MONTEGO BAY, St James – From humble beginnings in the rural community of Somerton, St James, Hilory Bulgin has evolved into a go-to artist for corporate entities looking to add statement pieces to their décor.
Over the years, Bulgin, whose talent has been nurtured at the Montego Bay-based Cornwall College by his art teacher Clyde Clarke, has seen the recognition and love for his artworks garnering positive reviews and commendation from his peers and art enthusiasts.
Bulgin told the Jamaica Observer West that he was born with a love for the arts and has been drawing from childhood days while attending Somerton Infant and All-Age School.
“I started drawing when I was very young, and painting at age 12. This was when I entered Cornwall College and was under the tutelage of art teacher Clyde Clarke. He was a source of not only motivation and guidance, but he truly inspired me. With that, I gained confidence and knew it was possible to pursue my dream. I studied art up to CXC level and followed by private studies while pursuing an engineering degree at the University of Technology (UTECH),” Bulgin explained.
He later wrestled with the idea of pursuing further studies in art at Edna Manley College of the Visual and Performing Arts, but decided against it.
Bulgin described his style as a fusion, drawing the viewers to develop their own interpretations at times.
“My art is a fusion of aboriginal, contemporary and pointillism,” he stressed.
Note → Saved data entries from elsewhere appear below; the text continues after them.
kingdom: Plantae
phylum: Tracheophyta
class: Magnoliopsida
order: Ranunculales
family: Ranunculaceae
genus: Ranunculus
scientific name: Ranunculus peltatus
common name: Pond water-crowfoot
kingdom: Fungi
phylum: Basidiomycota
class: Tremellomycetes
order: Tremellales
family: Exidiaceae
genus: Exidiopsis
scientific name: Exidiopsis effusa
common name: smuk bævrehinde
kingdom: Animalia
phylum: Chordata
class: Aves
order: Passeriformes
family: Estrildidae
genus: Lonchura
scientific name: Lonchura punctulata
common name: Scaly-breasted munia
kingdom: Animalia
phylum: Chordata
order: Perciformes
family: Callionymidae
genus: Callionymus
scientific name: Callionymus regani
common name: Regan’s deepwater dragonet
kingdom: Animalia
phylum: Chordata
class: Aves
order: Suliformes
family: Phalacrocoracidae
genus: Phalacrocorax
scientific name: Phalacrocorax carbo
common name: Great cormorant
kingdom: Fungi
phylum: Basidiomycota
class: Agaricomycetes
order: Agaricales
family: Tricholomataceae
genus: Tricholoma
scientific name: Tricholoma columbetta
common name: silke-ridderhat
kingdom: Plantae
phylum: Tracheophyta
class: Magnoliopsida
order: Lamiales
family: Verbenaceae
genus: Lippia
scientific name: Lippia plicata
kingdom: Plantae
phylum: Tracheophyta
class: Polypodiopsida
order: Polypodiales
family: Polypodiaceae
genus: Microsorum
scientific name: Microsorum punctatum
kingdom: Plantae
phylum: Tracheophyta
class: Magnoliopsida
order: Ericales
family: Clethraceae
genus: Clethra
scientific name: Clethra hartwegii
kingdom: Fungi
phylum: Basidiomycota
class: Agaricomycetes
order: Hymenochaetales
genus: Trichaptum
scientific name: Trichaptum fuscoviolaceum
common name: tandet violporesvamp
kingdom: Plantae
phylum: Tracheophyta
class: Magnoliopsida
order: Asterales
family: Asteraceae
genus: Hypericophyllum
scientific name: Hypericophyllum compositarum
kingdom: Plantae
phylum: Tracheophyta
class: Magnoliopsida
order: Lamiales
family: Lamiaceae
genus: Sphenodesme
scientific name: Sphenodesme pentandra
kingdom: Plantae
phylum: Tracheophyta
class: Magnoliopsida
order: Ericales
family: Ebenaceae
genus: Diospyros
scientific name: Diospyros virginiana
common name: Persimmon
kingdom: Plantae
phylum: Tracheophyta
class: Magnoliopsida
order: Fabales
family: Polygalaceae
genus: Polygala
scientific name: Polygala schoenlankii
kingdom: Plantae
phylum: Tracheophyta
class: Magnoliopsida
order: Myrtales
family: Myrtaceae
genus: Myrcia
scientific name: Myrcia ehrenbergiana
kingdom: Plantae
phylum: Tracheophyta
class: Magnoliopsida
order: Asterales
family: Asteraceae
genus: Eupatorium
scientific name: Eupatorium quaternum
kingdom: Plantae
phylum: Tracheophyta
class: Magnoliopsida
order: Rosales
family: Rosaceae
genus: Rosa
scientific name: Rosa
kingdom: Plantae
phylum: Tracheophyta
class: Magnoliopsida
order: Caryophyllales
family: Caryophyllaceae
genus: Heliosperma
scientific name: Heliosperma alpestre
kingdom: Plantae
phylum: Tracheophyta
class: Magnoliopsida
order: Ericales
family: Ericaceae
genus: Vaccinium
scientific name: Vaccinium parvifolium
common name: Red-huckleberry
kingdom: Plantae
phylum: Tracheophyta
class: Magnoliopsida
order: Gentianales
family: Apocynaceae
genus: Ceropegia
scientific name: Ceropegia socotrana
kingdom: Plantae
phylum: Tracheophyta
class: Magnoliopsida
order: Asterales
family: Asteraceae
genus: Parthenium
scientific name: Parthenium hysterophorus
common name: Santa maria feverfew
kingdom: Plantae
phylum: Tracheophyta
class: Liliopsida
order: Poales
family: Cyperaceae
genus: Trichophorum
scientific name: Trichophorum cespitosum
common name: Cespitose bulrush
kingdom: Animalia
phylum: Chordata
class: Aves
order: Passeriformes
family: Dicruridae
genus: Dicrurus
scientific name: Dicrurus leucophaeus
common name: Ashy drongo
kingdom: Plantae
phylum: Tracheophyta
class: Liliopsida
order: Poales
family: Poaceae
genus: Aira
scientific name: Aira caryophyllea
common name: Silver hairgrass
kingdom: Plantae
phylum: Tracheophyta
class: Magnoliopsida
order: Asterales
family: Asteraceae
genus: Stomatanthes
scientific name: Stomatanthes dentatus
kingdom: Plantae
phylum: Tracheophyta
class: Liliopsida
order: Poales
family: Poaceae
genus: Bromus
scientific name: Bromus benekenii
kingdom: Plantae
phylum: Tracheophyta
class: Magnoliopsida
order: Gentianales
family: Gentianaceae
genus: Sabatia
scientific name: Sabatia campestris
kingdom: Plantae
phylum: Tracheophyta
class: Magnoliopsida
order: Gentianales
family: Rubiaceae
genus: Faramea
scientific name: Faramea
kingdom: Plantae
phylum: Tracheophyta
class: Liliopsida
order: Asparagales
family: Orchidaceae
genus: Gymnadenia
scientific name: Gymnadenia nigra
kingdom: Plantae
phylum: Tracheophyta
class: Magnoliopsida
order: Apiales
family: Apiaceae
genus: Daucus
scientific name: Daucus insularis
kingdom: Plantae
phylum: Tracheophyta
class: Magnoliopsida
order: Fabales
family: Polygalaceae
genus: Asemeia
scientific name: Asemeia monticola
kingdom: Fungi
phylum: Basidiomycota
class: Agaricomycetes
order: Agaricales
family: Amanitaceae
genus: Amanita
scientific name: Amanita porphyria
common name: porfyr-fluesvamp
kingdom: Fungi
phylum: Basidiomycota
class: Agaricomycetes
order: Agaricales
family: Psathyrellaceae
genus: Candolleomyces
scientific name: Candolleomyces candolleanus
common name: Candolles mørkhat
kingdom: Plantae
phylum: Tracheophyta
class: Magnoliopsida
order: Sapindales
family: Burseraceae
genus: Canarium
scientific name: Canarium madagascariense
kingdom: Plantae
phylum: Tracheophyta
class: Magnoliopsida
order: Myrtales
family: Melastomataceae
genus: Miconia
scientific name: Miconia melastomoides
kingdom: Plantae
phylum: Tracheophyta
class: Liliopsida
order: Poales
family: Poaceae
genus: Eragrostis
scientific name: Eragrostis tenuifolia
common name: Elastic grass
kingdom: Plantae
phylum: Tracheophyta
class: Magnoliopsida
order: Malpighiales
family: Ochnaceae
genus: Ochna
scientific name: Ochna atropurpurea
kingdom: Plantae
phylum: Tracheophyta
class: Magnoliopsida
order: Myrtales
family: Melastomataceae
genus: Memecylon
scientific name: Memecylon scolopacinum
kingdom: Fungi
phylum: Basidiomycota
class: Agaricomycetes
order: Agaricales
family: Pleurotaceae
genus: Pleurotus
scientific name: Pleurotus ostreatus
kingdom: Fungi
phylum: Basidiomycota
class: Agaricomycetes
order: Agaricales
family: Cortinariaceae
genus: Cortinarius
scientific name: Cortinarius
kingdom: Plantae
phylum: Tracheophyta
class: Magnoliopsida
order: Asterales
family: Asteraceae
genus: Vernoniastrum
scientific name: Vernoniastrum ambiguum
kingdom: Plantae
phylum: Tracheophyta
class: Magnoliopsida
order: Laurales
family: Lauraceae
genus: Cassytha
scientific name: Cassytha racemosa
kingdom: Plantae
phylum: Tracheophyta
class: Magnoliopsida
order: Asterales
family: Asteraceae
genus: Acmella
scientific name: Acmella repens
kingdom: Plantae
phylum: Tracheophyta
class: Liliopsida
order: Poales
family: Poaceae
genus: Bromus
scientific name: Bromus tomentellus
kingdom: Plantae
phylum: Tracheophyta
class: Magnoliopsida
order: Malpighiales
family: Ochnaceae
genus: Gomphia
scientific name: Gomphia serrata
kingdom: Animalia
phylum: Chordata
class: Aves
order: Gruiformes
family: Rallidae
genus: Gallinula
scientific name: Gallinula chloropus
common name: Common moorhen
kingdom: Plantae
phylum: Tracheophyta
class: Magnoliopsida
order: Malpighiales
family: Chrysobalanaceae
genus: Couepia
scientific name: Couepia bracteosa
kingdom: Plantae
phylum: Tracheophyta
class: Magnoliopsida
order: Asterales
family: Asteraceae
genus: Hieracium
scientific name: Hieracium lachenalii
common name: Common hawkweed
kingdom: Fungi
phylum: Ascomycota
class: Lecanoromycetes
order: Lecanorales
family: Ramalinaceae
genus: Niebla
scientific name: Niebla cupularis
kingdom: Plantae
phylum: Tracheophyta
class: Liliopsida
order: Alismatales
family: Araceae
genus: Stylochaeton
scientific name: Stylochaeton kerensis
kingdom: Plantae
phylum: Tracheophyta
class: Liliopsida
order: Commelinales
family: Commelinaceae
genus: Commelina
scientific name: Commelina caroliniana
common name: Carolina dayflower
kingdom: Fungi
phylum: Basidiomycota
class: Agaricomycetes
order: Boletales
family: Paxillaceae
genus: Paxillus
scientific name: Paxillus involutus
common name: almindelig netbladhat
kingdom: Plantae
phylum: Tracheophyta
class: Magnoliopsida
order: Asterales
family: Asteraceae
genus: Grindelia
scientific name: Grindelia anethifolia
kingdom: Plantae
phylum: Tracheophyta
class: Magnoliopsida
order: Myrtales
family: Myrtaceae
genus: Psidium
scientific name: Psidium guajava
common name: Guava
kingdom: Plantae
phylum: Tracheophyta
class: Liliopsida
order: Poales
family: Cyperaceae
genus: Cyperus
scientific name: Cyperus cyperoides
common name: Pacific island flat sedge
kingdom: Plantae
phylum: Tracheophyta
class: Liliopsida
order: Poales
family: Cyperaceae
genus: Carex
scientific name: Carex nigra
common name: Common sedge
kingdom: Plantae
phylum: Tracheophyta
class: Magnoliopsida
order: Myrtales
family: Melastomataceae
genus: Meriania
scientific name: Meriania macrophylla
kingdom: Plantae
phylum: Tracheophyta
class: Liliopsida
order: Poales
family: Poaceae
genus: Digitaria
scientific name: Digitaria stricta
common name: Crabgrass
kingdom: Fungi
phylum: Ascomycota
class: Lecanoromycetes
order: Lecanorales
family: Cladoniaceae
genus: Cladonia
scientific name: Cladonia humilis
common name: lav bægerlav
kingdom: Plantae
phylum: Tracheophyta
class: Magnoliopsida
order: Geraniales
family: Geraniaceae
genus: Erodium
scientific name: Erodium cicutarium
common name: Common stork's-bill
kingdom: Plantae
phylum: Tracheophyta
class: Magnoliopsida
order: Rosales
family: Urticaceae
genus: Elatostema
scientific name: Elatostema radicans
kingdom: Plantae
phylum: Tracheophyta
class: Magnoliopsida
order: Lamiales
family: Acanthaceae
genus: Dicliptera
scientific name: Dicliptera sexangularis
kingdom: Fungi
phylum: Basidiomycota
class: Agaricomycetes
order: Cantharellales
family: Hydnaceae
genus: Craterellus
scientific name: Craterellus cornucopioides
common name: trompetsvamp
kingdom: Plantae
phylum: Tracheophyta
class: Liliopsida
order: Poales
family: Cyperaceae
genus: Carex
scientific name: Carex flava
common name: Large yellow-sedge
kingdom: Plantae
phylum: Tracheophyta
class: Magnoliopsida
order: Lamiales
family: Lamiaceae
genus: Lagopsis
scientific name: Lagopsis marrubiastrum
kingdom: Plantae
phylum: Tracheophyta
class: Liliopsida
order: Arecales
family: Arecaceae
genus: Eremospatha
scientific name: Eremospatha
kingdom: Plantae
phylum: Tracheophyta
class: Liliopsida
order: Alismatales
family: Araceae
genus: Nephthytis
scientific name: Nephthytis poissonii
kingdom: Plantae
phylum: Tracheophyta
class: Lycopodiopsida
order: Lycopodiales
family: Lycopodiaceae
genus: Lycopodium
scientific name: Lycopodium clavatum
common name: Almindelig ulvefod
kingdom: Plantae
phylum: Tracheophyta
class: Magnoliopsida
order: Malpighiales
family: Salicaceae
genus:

“I’m drawn to aboriginal art because it was developed as a way to tell stories by the Australian aboriginal people, they had no written language, so in order to convey history and preserve sacred stories, it was placed on artwork. Pointillism is distinct and intricate. Renowned artist Vincent Van Gogh, also went through period using this technique. Fused with contemporary approaches, I have been able to have a distinguishing feature about my work. I think that has also helped with persons being interested in my work as well.
“The best reward for me, though, is that through my art I have been able to give back and donate to charitable causes,” Bulgin said.
“My art is for love, and what it affords me is an avenue to help others. That is the greatest achievement or feeling that I can ask for.”
He told the Observer West that eventually, he wants to set up a foundation that will help at-risk and underprivileged children.
“I have been blessed with someone that saw my talent and provided guidance, and if we can do that for a child, then that could be the best gift for them,” Bulgin argued.
He stressed that his foundation would also nurture and guide aspiring artists.
“The most challenging aspect of being an upcoming artist is getting your work exposed to the public and, by extension sales. When I’m through that door, I’m looking back to keep it open for others to follow, and help in bringing more artists to the fore. I wanted to study art at the tertiary level, but I had to choose otherwise, so I’m looking forward to when I can make that dream come true for others,” Bulgin expressed.
A lover of all things artistic, Bulgin also has interest in interior designing and landscaping, and juggles life as an electrical engineer and family man.
“I balance my work life with my artistic life by practicing good time management and any spare time I have, I use it to do my artworks. I love nature, I take trips with my family around the island visiting historic sites,” he said.
“Observing and interacting with people from the different parishes is something that all Jamaicans should indulge in. It gives a different level of appreciation for our island and our people.”
Bulgin said he is currently working on an upcoming exhibition for a resort in Montego Bay, but with the onset of COVID-19, that has put uncertainty on the date.
“I’m really looking forward to when this pandemic has passed. But we just have to remain positive and just continue to do our best under the circumstances,” he argued.